When copying the listing below, skip every picture and repeat exactly the lines from the first one through the line that contains "Figure 14. ( a".

*** Exercise data Section Begins ***

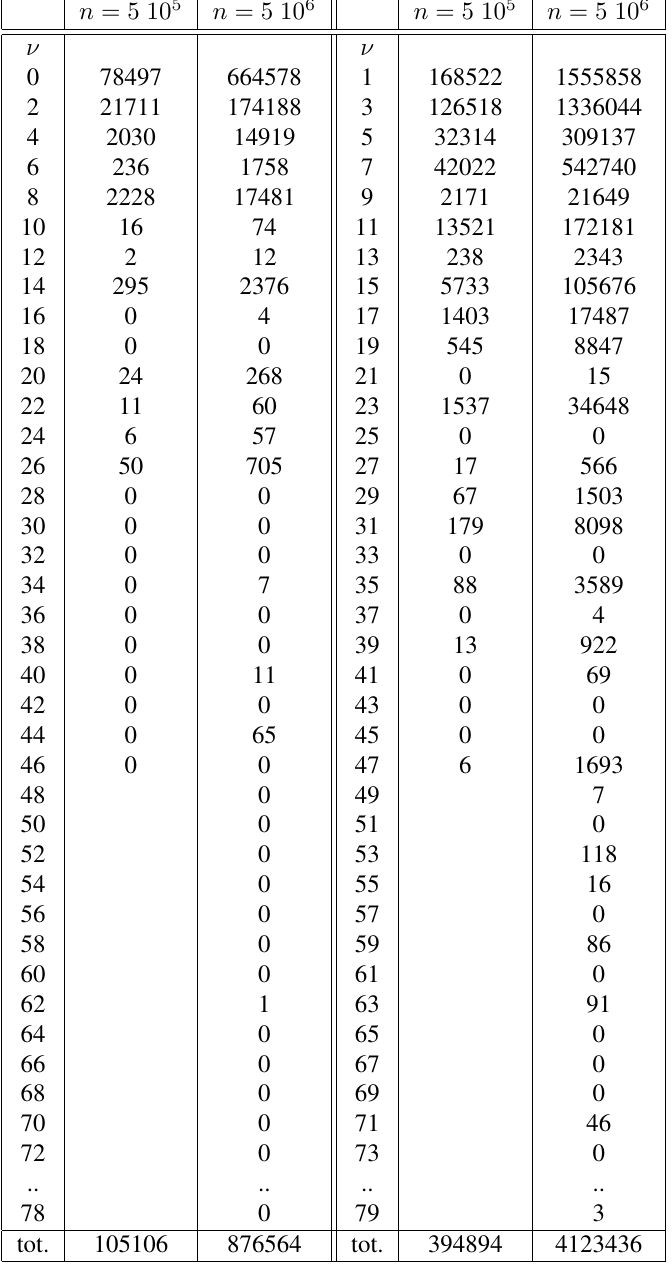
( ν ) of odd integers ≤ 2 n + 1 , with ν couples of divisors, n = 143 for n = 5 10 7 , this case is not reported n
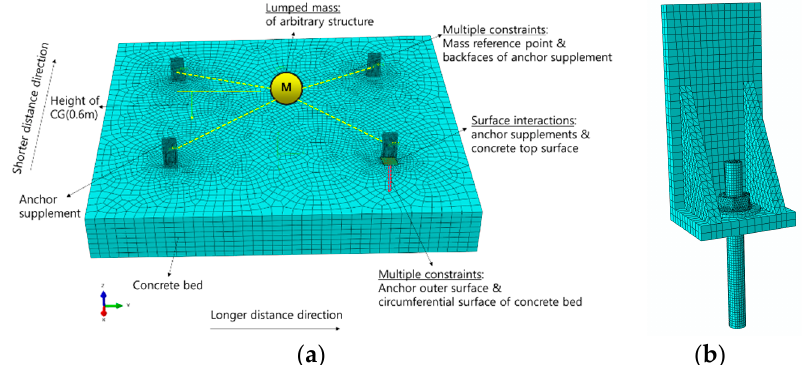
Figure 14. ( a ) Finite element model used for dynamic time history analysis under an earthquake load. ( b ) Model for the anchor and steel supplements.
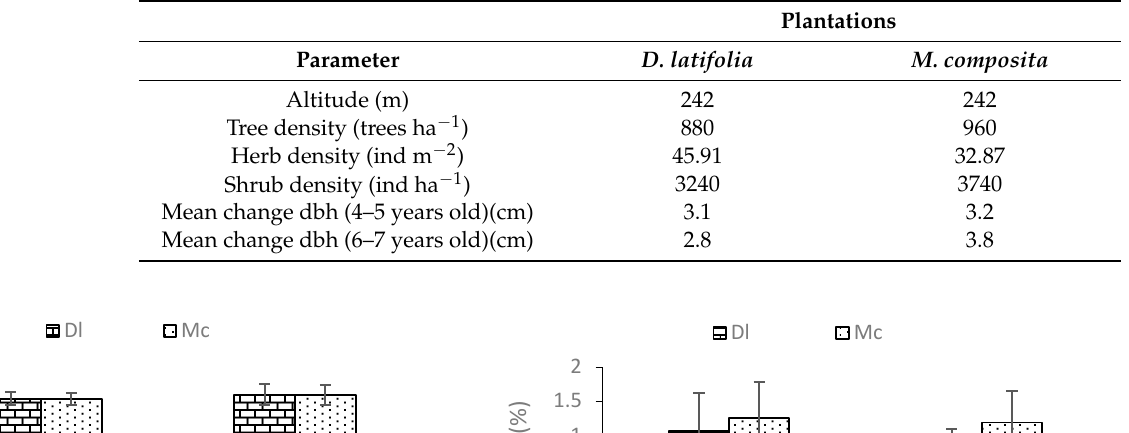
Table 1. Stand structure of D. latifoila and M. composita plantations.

*** Exercise data Section Ends ***

» Response to the exercise
( ν ) of odd integers ≤ 2 n + 1 , with ν couples of divisors, n = 143 for n = 5 10 7 , this case is not reported n
Figure 14. ( a ) Finite element model used for dynamic time history analysis under an earthquake load. ( b ) Model for the anchor and steel supplements.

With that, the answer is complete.